Origin of Shotokan Karate
Karate is a system of self defence and physical culture originally developed and refined in Okinawa and Japan. The word is formed from the Japanese words 'Kara' (empty) and 'Te' (hand), symbolising that its practitioners - Karateka - are unarmed, but use their hands and feet for blocking and striking. Training is conducted within a code based on Japanese cultural practices.
There are various styles of Karate and Shotokan is the most widely practiced style in the world. The originator of Shotokan was Gichin Funakoshi, an Okinawan school teacher. Funakoshi, also a poet, wrote under the pen name "Shoto", meaning "whispering pines," and "Kan" means "the way". Shotokan is quite simply the "way of Shoto". Funakoshi first demonstrated his style of Karate in Japan in 1921.
The History of Shotokan Karate
Gichin Funakoshi - (1868 - 1957)
The development of modern day Shotokan can be in the most part accredited to Gichin Funakoshi's third son, Yoshitaka. It is Yoshitaka's influence that has resulted in the karate that Shotokan exponents practice today. Yoshitaka is known to have developed longer, deeper stances to create more strength, his kicks were more dynamic and the attacking techniques were developed even further. Yoshitaka was instrumental in introducing many more katas to the Shotokan system.
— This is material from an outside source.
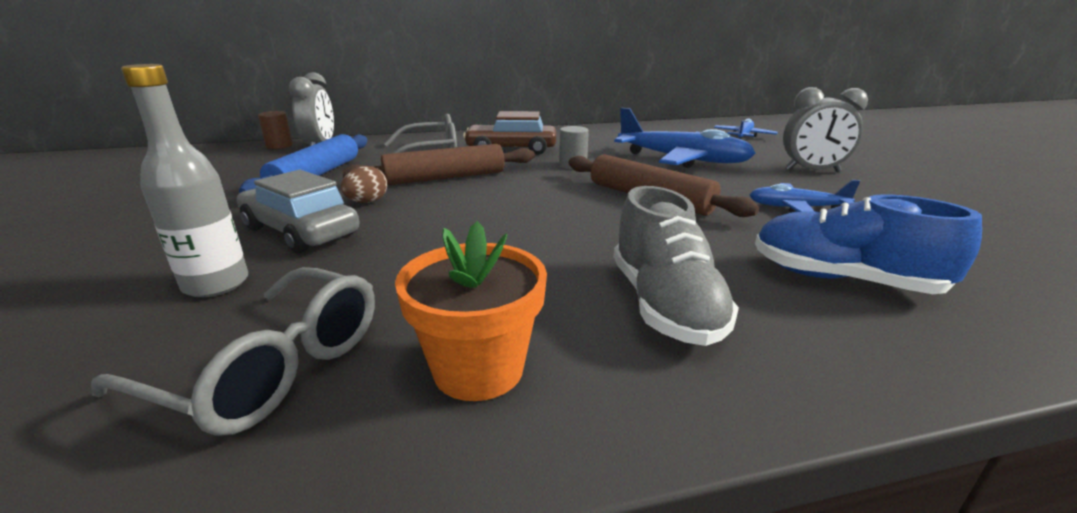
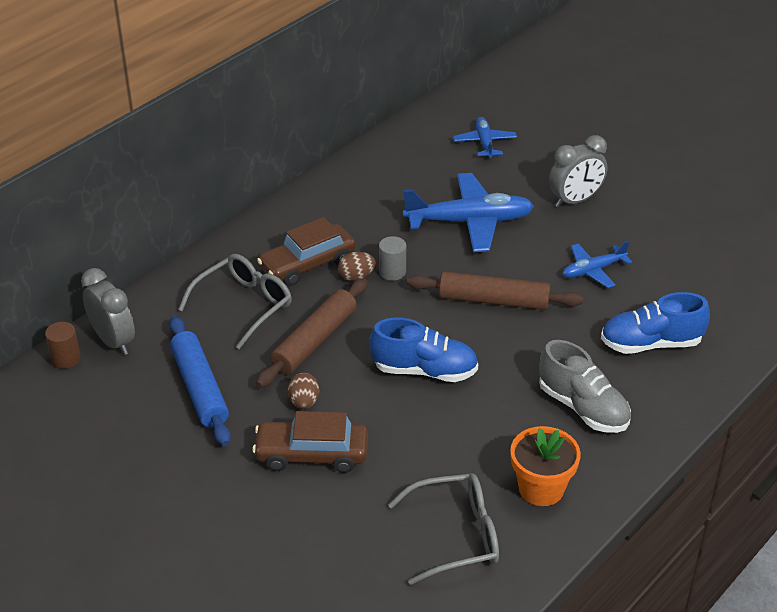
camera: 35 degrees left, 15 degrees up
grey bottle [121,64,248,297] -> none
grey car [237,170,359,253] -> brown car [252,411,368,473]
none -> brown egg [338,252,376,281]
none -> blue shoe [369,318,478,382]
The expansion of karate globally would not be the practiced martial art that it is today without the efforts of Masatoshi Nakayama. Originally destined to become a surgeon, Nakayama studied at Takushoku University , where Gichin Funakoshi was teaching. Nakayama became Funakoshi's principal student and in May of 1949, he helped to found the Japanese Karate Association (JKA). Although Funakoshi was the honorary head of the new organization, he was 81 years old at the time of the foundation, and chose Nakayama to be the Main Instructor of the JKA.
Yoshitaka Funakoshi (1906 - 1945)
Keinosuke Enoeda (1935 - 2003)
Formation of the KUGB
In 1965, the JKA sent four of its most famous and talented Instructors, Taiji Kase, Hirokazu Kanazawa, Keinosuke Enoeda and Hiroshi Shirai to tour Europe and give demonstrations of Shotokan Karate. The British part of the tour was coordinated by the British Karate Federation, a group of 10-15 clubs which had existed since 1959.
In 1966, Sensei Kanazawa was invited to come to teach in Britain and the KUGB was founded from the BKA clubs as a democratic and non-profit making organisation for the development of Shotokan Karate, with Sensei Kanazawa as Chief Instructor.
In 1968, Sensei Kanazawa resigned to teach in Germany and Sensei Enoeda was appointed as KUGB Chief instructor and remained in this position until his death in 2003.
Sensei Keinosuke Enoeda had attended Takashuko University where he had trained under Master Funakoshi.
Sensei Enoeda was known throughout the world as the Shotokan Tiger - "Tora" and such was his renown, he appeared regularly in films becoming a friend and teacher to movie stars and members of royalty.
The number of KUGB clubs has now grown to over 300, making it Britain's largest, longest-established and most successful single-style Karate Association and its current Chief Instructor, Andy Sherry, is acknowledged as Britain's most senior Karateka.